A COURT ruling which overturned a Natural England (NE) decision has significant implications for the game-keeping industry.

Mr Justice Ouseley, sitting in the Administrative Court at the Royal Courts of Justice, quashed the refusal of NE to grant a licence for the control of common buzzards.

The judgment followed a three-day judicial review hearing in June and was brought by Ricky McMorn, a self-employed gamekeeper from Northumberland, with the support of the National Gamekeepers Organisation.

He said, since 2010, buzzards had increasingly killed young pheasants before they could be released for shoots.

He made the first of five applications to NE for a licence in 2011, but all were rejected. He wanted it to cover the six shoots he operated, some of which he had run for more than 20 years.

However, the delay in granting the licence meant the shoots became unviable and had the court ruling gone against him, he could not have continued as a game-keeper.

Matthew Howarth, a judicial review expert and head of the commercial litigation team at Leeds and Bradford based law firm Gordons, represented the NGO and Mr McMorn.

He said: "The 1981 Wildlife and Countryside Act makes it illegal to kill wild birds without a licence. But licences can be granted in the interests of public or air safety, for research and, as in this case, to prevent serious damage to crops or livestock, including, specifically, game birds kept for shooting. Where certain tests are met, these licences can’t be unreasonably withheld."

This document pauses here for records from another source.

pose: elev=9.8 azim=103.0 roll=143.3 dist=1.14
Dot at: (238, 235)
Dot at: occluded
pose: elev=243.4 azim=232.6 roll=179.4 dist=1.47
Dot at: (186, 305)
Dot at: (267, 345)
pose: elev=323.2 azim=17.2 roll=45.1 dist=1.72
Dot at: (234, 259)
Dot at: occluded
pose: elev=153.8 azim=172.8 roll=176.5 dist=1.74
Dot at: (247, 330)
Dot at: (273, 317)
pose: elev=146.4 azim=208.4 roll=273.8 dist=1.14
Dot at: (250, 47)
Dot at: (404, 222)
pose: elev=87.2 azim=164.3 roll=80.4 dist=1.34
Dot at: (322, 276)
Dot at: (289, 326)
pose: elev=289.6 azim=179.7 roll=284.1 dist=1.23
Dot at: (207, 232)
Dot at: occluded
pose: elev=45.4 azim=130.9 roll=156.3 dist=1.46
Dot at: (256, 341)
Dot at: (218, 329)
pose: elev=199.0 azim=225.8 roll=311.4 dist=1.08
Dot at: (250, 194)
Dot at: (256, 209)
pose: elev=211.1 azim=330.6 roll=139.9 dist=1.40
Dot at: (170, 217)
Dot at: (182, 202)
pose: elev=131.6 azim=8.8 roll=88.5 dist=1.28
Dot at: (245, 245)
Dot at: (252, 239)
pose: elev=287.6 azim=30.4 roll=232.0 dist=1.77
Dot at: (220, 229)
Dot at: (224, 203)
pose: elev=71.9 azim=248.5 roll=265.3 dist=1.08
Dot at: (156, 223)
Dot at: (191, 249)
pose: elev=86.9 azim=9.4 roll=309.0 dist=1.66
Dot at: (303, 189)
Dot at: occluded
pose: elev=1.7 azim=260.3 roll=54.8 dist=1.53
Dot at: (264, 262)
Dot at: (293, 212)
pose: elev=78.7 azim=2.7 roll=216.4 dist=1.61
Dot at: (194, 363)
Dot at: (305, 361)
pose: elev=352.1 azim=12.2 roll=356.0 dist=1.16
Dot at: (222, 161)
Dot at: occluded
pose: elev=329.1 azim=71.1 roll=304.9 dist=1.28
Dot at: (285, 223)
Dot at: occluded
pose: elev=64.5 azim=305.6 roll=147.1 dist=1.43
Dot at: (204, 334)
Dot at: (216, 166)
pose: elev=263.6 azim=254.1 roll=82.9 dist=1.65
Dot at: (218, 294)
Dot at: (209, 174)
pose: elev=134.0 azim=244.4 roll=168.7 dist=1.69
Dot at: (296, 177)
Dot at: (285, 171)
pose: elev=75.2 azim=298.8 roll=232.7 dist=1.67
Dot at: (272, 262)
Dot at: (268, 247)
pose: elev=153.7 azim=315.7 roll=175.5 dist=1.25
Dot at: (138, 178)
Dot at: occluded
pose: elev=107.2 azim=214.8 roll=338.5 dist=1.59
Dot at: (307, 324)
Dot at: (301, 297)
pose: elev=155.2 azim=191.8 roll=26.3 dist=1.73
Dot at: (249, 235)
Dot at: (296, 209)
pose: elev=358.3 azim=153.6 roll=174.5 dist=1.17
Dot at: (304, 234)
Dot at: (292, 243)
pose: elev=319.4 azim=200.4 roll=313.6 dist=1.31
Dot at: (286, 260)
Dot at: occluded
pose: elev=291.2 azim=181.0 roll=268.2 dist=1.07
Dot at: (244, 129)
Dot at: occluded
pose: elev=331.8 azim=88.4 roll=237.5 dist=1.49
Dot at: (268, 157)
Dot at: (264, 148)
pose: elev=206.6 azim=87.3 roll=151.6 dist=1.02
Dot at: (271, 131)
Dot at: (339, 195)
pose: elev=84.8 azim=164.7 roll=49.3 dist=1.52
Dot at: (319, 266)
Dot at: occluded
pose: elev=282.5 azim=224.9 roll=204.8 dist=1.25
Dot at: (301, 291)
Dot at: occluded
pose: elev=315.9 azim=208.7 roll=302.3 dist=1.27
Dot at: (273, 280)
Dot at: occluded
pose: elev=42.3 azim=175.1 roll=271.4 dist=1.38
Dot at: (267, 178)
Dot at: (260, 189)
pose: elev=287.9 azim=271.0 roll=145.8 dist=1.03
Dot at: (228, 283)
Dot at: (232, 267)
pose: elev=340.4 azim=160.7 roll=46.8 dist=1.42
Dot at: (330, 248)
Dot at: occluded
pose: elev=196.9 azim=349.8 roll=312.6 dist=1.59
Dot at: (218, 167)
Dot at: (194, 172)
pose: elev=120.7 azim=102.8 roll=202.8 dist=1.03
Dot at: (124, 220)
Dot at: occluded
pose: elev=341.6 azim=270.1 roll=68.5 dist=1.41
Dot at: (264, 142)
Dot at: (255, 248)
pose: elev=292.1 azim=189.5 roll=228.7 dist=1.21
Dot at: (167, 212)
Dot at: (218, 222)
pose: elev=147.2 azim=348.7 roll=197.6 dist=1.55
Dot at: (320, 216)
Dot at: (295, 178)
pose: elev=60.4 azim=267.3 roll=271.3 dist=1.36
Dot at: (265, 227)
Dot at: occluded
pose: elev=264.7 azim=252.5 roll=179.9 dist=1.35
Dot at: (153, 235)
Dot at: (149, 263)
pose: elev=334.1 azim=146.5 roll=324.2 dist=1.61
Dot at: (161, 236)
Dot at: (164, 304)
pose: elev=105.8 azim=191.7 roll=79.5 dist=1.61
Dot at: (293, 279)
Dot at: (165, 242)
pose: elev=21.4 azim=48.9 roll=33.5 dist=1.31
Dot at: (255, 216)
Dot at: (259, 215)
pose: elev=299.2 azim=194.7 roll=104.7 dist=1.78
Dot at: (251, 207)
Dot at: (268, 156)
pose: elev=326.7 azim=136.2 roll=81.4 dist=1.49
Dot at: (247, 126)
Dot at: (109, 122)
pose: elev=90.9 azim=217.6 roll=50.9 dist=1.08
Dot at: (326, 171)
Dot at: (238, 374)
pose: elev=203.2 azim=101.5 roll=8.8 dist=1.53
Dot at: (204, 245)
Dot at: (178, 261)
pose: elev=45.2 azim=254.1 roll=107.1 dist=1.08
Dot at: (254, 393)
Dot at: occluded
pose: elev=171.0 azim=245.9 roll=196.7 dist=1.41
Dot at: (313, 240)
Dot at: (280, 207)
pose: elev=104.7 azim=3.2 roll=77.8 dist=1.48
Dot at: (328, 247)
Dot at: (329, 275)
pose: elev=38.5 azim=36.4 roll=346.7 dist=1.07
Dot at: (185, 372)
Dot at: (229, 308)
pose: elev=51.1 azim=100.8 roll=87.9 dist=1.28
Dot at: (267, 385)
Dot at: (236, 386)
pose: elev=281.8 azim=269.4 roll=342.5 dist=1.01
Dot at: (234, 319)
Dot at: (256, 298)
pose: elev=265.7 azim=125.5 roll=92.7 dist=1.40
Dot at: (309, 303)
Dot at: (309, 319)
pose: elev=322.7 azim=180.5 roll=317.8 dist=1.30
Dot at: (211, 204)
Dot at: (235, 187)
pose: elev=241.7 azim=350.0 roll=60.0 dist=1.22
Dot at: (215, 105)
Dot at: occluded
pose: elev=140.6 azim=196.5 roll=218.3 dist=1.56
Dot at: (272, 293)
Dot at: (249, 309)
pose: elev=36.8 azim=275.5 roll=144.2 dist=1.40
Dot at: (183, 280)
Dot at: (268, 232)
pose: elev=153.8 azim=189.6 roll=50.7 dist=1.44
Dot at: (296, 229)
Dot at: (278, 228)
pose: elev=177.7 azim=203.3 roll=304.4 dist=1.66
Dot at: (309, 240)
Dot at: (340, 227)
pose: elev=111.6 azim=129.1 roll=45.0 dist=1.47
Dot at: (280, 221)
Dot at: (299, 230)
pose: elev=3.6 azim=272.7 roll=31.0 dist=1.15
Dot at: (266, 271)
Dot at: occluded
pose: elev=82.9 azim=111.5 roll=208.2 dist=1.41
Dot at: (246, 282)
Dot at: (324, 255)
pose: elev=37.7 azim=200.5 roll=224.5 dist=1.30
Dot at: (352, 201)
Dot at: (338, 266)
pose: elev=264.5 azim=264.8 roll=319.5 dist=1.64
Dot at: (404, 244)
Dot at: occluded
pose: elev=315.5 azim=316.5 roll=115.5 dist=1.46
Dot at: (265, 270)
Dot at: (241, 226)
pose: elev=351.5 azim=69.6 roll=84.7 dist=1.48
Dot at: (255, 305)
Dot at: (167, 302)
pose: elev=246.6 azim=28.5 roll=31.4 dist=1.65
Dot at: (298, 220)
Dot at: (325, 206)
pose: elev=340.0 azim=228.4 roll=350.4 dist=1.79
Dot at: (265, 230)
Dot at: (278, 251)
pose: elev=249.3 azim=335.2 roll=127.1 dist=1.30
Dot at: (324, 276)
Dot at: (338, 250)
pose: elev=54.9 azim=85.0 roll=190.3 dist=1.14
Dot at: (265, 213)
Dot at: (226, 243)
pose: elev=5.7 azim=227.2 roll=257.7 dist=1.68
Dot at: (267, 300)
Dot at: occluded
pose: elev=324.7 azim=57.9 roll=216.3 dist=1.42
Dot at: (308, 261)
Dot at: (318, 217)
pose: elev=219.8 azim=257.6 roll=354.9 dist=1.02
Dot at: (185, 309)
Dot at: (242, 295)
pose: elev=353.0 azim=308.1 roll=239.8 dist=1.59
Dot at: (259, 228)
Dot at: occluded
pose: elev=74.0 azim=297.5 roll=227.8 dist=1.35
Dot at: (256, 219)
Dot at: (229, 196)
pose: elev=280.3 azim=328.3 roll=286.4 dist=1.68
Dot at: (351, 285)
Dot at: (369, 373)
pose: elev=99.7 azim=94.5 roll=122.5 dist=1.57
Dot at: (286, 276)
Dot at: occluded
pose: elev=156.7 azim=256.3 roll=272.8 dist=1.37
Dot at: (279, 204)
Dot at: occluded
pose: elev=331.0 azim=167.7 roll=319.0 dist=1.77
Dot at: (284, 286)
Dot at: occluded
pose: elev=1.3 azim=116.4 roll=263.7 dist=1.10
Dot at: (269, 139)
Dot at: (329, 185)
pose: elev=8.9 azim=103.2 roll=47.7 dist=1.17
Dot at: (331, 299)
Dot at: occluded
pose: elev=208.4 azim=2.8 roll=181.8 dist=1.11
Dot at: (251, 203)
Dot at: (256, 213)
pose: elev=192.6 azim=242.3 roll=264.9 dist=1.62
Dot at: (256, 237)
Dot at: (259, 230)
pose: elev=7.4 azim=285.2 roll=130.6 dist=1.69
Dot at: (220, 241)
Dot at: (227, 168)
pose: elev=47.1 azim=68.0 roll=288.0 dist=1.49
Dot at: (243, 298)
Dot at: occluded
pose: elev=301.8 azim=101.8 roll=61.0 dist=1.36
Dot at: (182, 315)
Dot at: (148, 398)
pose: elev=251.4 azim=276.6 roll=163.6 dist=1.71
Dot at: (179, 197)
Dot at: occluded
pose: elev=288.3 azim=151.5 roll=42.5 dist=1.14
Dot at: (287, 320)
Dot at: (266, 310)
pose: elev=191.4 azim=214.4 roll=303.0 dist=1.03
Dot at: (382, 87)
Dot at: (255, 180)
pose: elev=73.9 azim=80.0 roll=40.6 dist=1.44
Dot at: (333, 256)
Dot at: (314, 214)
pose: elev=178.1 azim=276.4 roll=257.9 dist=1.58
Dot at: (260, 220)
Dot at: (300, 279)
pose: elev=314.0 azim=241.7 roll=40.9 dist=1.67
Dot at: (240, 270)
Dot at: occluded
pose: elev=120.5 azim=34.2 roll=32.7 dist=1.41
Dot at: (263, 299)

Mr Howarth said NE had already accepted that buzzards were the main cause of the pheasant deaths and that Mr McMorn had done all he reasonably could to scare them off.

NE had also acknowledged that removing a small number of buzzards from the site would not compromise the species’ conservation status, yet still repeatedly refused a licence.

He said: "In the judicial review, we specifically challenged NE’s latest 2014 rejection on a series of grounds, all of which Mr Justice Ouseley upheld. He agreed that NE unlawfully took public opinion into account and acted unreasonably in declining the licence application.

"He also ruled that NE unfairly failed to consider its own technical assessor’s recommendation that eight buzzards should be captured alive through cage trapping and moved to captivity.

"In addition, the judge considered that NE unlawfully operated an undisclosed policy about how buzzard applications were to be treated," Mr Howarth said.

"This required more and better evidence than was demanded for other breeds, for individual birds to be identified and for proof to be provided that removing them would end the damage to the pheasants."

Mr Howarth said NE allowed thousands of cormorants to be shot each year, despite there being fewer of them than the UK's 300,000 buzzards.